3.Membandingkan hadist-hadist yang perna di riwayatkan melalui para periwayat. Yang mana ini berasal dari 1 guru.
4.Membandingkan hadist-hadist yang pernah di ajarkan oleh 1 orang dengan hadist yang semisal dan pernah di ajarkan oleh guru lain.
5.Membandingkan hadist dengan ayat-ayat Al-qur’an4.
Metode Kritik Sanad atau Matan Hadist
Pada kali ini Ali Mustafa melakukan kajian hadist dengan menggunakan kritik sanad. Jika sanad hadist itu gugur, maka akan menimbulkan dampak pula terhadap matannya. Seperti contoh di bawah ini:
Mencari Ilmu ke negri Cina.
Redaksi hadistnya: الطلب العلم ولو با الصين فاء طلب العلم فريضة عل كل مسلم menurut Ali Mustafa, hadist ini tidak benar atau palsu, karena ini bukan hadist melainkan kata-kata mutiara. Alasannya ini ialah sanad hadist ini terdapat pemalsu hadist serta periwayat kontroversional. Dan hadist ini pada dasarnya mempunyai 3 jalur lain, namun kedudukannya tidak dapat berubah karena 3 sanad yang tadi itu lemah. Sementara kalimat:فان طلب العلم فريضة على كل مسلم hadist shahih yang diriwayatkan oleh Imam At-tabrani,Al-khatib al-bagdadi. Dan menurut pandangan Ali Mustafa bahwasanya hadist ini shahih sedang kalimat sebelumnya di namakan Dhaif.
Selain dari segi sanad hadist, maka Ali mustafa pula mempunyai kritik lain seputar matan hadist. Seperti contoh:
Ziarah 3 masjid.
Ali mustafa mengkritik dari berbagai ulama yang menggunakan hadist:من حخ البيت ولم يزرني فقد جفا ني dan من حخ فزار قبري كان كمن زار في حيا تي dan menurut Ali Mustafa bahwa hadist ini palsu. Di katakana demikian karena mengandaikan ziarah kemakam nabi wajib seperti wajibnya haji. Oleh karena itu berkaitan secara umum.
Akan tetapi menurut ali Mustafa ya’qub mengatakan yang benar berdasarkan hadist shahih dalam kitab sahih bukhori. Yaitu: لا تشد الرجال الأالي ثلاثة مساجد مسجد الحرام ومسجد هاذ ومسجد الأقص Jadi menurut Ali Mustafa ya’qub bahwasanya haji yang benar seperti ini, bukan seperti hal yang di atas.

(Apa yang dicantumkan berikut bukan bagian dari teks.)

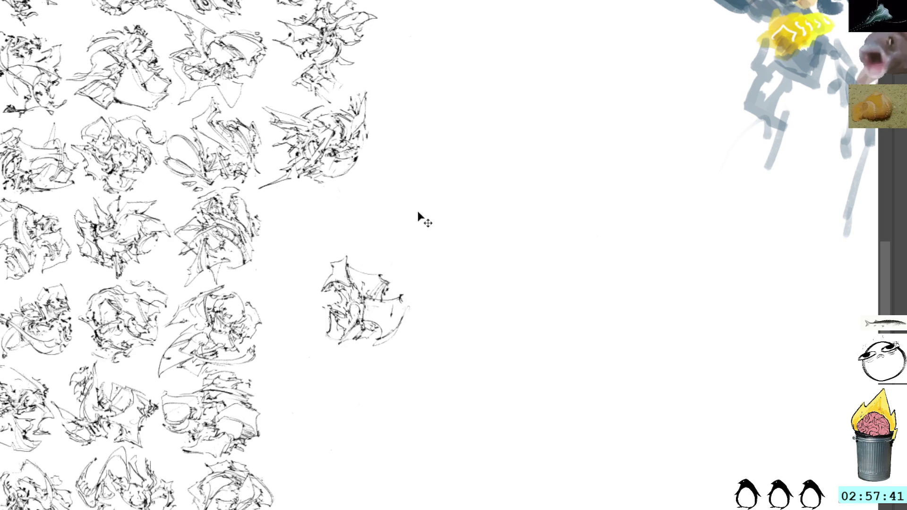
pyautogui.moveTo(413, 267)
pyautogui.mouseDown()
pyautogui.moveTo(385, 278)
pyautogui.moveTo(403, 278)
pyautogui.mouseUp()
pyautogui.press('ctrl+z')
# Step: Add small marks inside, at the top and right, a little loop, and lower-left strokes to the thumbnail
pyautogui.moveTo(415, 269)
pyautogui.mouseDown()
pyautogui.moveTo(405, 275)
pyautogui.moveTo(407, 259)
pyautogui.mouseUp()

Pengaruh Pemikiran Ali mustafa Ya’qub
Pemikiran Ali mustafa Ya’qub pun telah banyak di sumbangkan terutama dalam penelitian hadist, yang mana dalam penelitian hadist yang di lakukan oleh Ali sendiri, telah banyak menghasilkan ide-ide baru atau perkembangan-perkembangan hadist yang telah di kaji oleh Ali sendiri. Dan perlu di ketahui pula bahwasanya Ali sendiri mempunyai pemikiran yang di ikuti oleh mustafa al-azami, yang mana dalam pemikiran Ali ini, Al-azami banyak mengikuti corak pemikiran dan ideologi Ali mustafa. Begitu pula sebaliknya, jadi antara dua pemikir ini, kadang-kadang mempunyai pandangan yang berbeda dan selektif dalam melihat sebuah hadist. Baik itu yang telah di kaji dalam segi hadist itu sendiri, maupun yang di kaji dalam matannya.

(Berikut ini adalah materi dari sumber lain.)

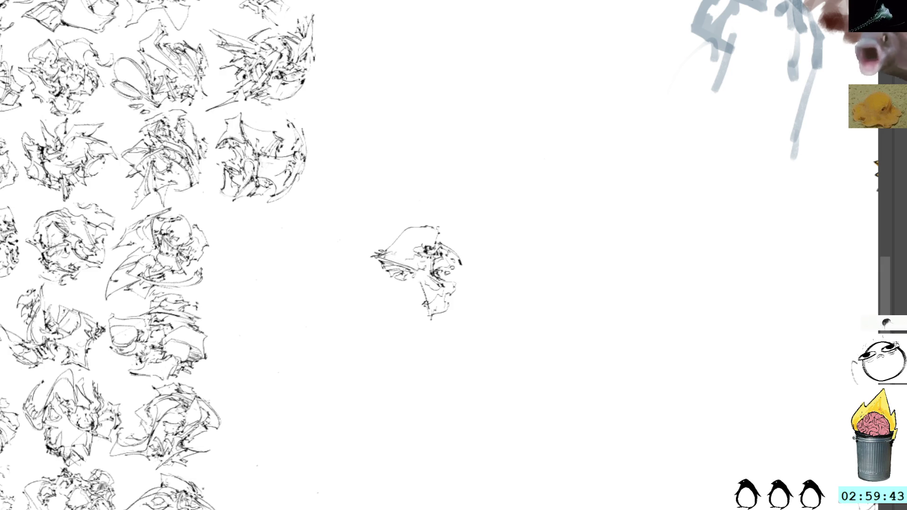
pyautogui.moveTo(412, 277); pyautogui.dragTo(422, 290)
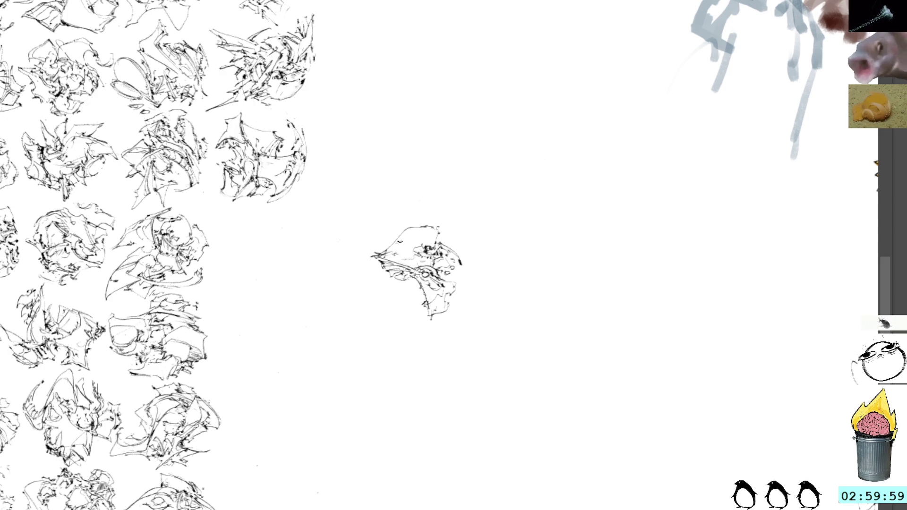
pyautogui.moveTo(425, 242)
pyautogui.mouseDown()
pyautogui.moveTo(397, 246)
pyautogui.moveTo(425, 266)
pyautogui.moveTo(411, 246)
pyautogui.moveTo(436, 247)
pyautogui.moveTo(429, 242)
pyautogui.mouseUp()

Selain itu pula, Ali mustafa pun selektif dalam mengkaji pengkritik dari orientalis. Dan Ali pun banyak menemukan kekeliruan yang di kaji oleh para orientalis terkait pemahaman mereka dengan Islam maupun hadis. Kekeliruan tersebut dapat di lihat bagaimana mereka(Para Orientalis) mengkaji Islam secara tidak menyeluruh atau “stengah-stengah”, lalu mereka membuat suatu testimoni tentang hasil dari penyelidikan mereka itu.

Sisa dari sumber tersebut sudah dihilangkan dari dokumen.